(Keypoint text descriptions)

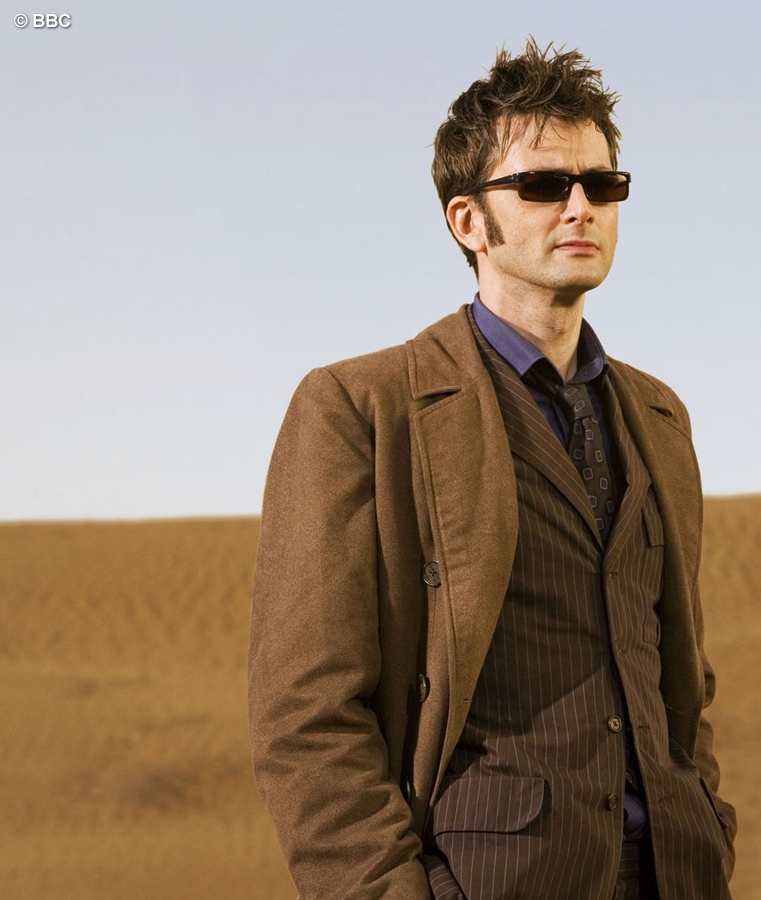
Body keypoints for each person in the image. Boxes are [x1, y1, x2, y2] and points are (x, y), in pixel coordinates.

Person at [247, 39, 736, 900]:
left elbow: (680, 677)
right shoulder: (363, 409)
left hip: (675, 873)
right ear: (469, 222)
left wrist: (708, 822)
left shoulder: (659, 415)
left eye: (603, 185)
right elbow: (305, 716)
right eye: (544, 185)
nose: (581, 207)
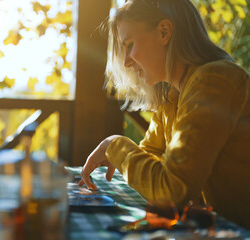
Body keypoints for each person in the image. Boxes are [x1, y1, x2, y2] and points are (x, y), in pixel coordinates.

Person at [79, 0, 250, 229]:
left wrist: (115, 146)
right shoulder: (175, 94)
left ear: (164, 32)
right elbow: (151, 154)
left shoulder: (214, 81)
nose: (127, 61)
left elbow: (170, 191)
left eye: (129, 45)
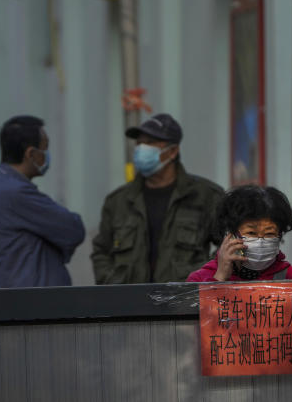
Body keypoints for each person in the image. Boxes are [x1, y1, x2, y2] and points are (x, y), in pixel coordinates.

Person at [91, 113, 224, 283]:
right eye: (139, 143)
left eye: (150, 143)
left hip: (182, 304)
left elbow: (227, 245)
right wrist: (113, 283)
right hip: (130, 305)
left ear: (173, 151)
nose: (140, 149)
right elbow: (101, 251)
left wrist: (202, 279)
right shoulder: (118, 201)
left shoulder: (206, 196)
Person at [0, 115, 85, 287]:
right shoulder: (16, 193)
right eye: (45, 148)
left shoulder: (5, 184)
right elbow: (73, 228)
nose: (47, 155)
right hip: (28, 305)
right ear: (30, 154)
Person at [186, 185, 292, 282]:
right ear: (230, 234)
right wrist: (220, 277)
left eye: (269, 233)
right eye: (251, 232)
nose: (260, 241)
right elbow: (202, 315)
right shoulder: (200, 279)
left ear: (279, 236)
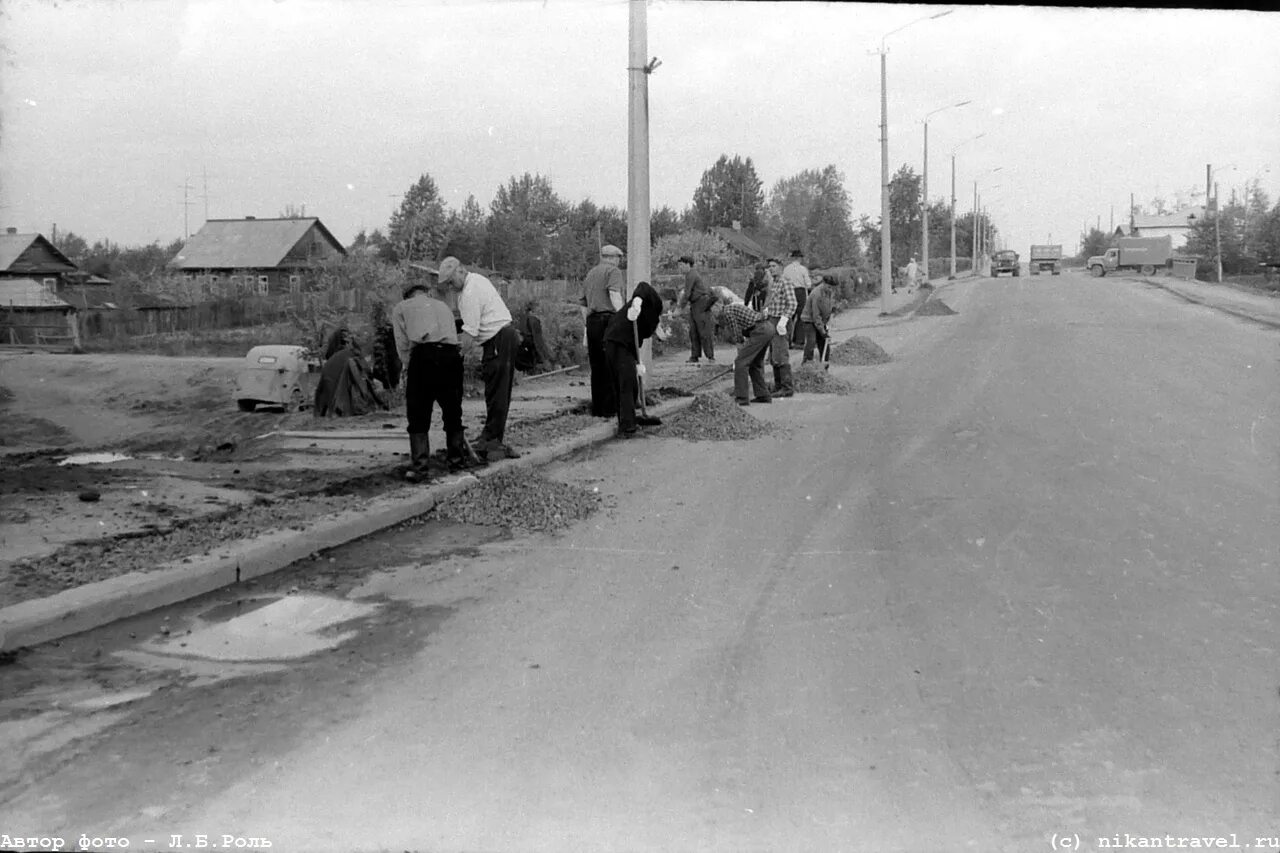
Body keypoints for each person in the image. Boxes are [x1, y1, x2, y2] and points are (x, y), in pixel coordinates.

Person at [436, 256, 522, 462]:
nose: (450, 286)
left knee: (497, 392)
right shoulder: (475, 280)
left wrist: (455, 356)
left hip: (499, 340)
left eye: (451, 280)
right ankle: (490, 436)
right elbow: (468, 323)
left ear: (461, 271)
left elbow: (470, 332)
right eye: (447, 284)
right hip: (500, 338)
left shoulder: (470, 292)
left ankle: (492, 440)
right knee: (495, 390)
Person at [390, 277, 470, 481]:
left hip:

- REQUIRED ACTION
Give back all of the entries verbatim, but without pictures.

- RESPONSE AREA
Body keypoints for each person in the image. Boxes are [x1, y1, x2, y2] and points are (x, y), in pixel coordinates.

Person at [247, 39, 736, 900]:
left elbow: (680, 677)
right shoulder: (363, 409)
left hip: (675, 873)
right ear: (469, 222)
left wrist: (708, 822)
left shoulder: (659, 415)
left eye: (603, 185)
right elbow: (305, 716)
right eye: (544, 185)
nose: (581, 207)
Body keypoints for each person in the image. Boxes are [x1, y1, x2, y2] and points are (x, y), in pixel coordinates.

Person at [79, 0, 250, 229]:
left wrist: (115, 146)
right shoulder: (175, 94)
left ear: (164, 32)
right elbow: (151, 154)
left shoulder: (214, 81)
nose: (127, 61)
left elbow: (170, 191)
left eye: (129, 45)
Body keypoints for each person in the image. Boxes are [x1, y1, x2, y2] and points are (x, y), in pixel coordinates.

Person at [91, 113, 224, 283]:
right eye: (139, 143)
left eye: (150, 143)
left hip: (182, 304)
left elbow: (227, 245)
right wrist: (113, 283)
right hip: (130, 305)
left ear: (173, 151)
nose: (140, 149)
right elbow: (101, 251)
left wrist: (202, 279)
right shoulder: (118, 201)
left shoulder: (206, 196)
Person at [0, 115, 85, 287]:
right shoulder: (16, 193)
right eye: (45, 148)
left shoulder: (5, 184)
right elbow: (73, 228)
nose: (47, 155)
right hip: (28, 305)
right ear: (30, 154)
Person at [186, 185, 292, 282]:
right ear: (230, 234)
right wrist: (220, 277)
left eye: (269, 233)
right eye: (251, 232)
nose: (260, 241)
right elbow: (202, 315)
right shoulder: (200, 279)
left ear: (279, 236)
Body keypoints for each person in the image. Boxes are [x1, y1, x2, y2] and points are (x, y), in pixel coordinates.

Person at [436, 256, 522, 462]:
nose: (450, 286)
left knee: (497, 392)
right shoulder: (475, 280)
left wrist: (455, 356)
left hip: (499, 340)
left eye: (451, 280)
right ankle: (490, 436)
right elbow: (468, 323)
left ear: (461, 271)
left elbow: (470, 332)
right eye: (447, 284)
right hip: (500, 338)
left shoulder: (470, 292)
left ankle: (492, 440)
right knee: (495, 390)
Person at [390, 277, 470, 481]:
left hip:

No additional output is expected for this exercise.